Insemination May Be Preferred over IVF in Some Women
By Salynn Boyles
WebMD Health News

Aug. 9, 2002 -- A low-tech infertility treatment that costs thousands less than in vitro fertilization appears to be a reasonable treatment option for women in their early 40s who want to have a baby.

Women struggling with infertility in their 40s are often told that in vitro fertilization offers the best chance of conceiving with their own eggs. But research from Canada's University of Western Ontario suggests that intrauterine insemination (IUI) can also be effective for women in their early 40s. In vitro fertilization (IVF) can cost anywhere from $8,000 to $15,000 per treatment, while IUI costs a few hundred to a few thousand dollars.

IVF involves surgery to remove eggs from a woman's ovaries that have been stimulated with drugs to produce multiple eggs. The eggs are then mixed with sperm in the laboratory and fertilization hopefully takes place. With IUI, the sperm is injected through a thin flexible tube directly into the uterus.

The Canadian researchers reviewed the results of over 1,100 IUI procedures and found that the birth rate for women between the ages of 40 and 42 was 9.8% per procedure, compared to 12.9% for women of all ages. Older women did have significantly more miscarriages however, with 52% of women in their 40s losing the pregnancy, compared to 35% of women between the ages of 30 and 35. The findings were published in the July issue of the journal Fertility and Sterility.

"The overall success rate with IVF is about 15% for women who are in that 40 to 42-year age group, so many couples may feel that the difference doesn't justify the cost," fertility specialist Steven J. Ory, MD, tells WebMD. "But obviously neither procedure is very effective after 40. There is a dramatic decline in the success rate of all interventions with the exception of using donor eggs." Ory practices in Margate, Fla., and is president of the Society for Reproductive Endocrinology and Infertility.

Fertility specialist E. Scott Sills, who practices in Atlanta, Ga., says he does not believe women over 40 are being steered away from IUI to more expensive and high-tech infertility treatments. But he adds that most couples he sees would not consider a treatment with a success rate of less than 10% just because it is less expensive.
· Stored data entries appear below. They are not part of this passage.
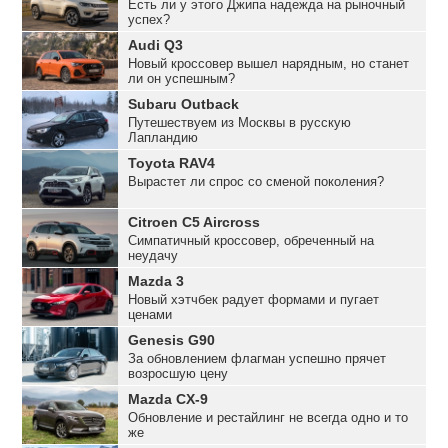
Есть ли у этого Джипа надежда на рыночный
успех?
Audi Q3
Новый кроссовер вышел нарядным, но станет
ли он успешным?
Subaru Outback
Путешествуем из Москвы в русскую
Лапландию
Toyota RAV4
Вырастет ли спрос со сменой поколения?
Citroen C5 Aircross
Симпатичный кроссовер, обреченный на
неудачу
Mazda 3
Новый хэтчбек радует формами и пугает
ценами
Genesis G90
За обновлением флагман успешно прячет
возросшую цену
Mazda CX-9
Обновление и рестайлинг не всегда одно и то
же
"In a patient over 40, the odds are against achieving pregnancy unless a donor egg is used, and these findings don't dispute that," he says. "But I don't disagree with the message that this treatment should be considered in women in their early 40s."

Ory and Sills agree that fertility specialists counseling older women have an obligation to explain the risks, benefits and potential success rates of all viable treatment options. Sills adds that older women over 40 must also consider their higher risk of delivering a child with genetic abnormalities. At age 45 the risk of having a child with Down syndrome is one in 35, compared to one in 2,000 for women under 35.

"The physician has a big responsibility to communicate the subtleties of the various options, but in the end it is the patient's decision," he says. "The decision should never be made unilaterally by the physician."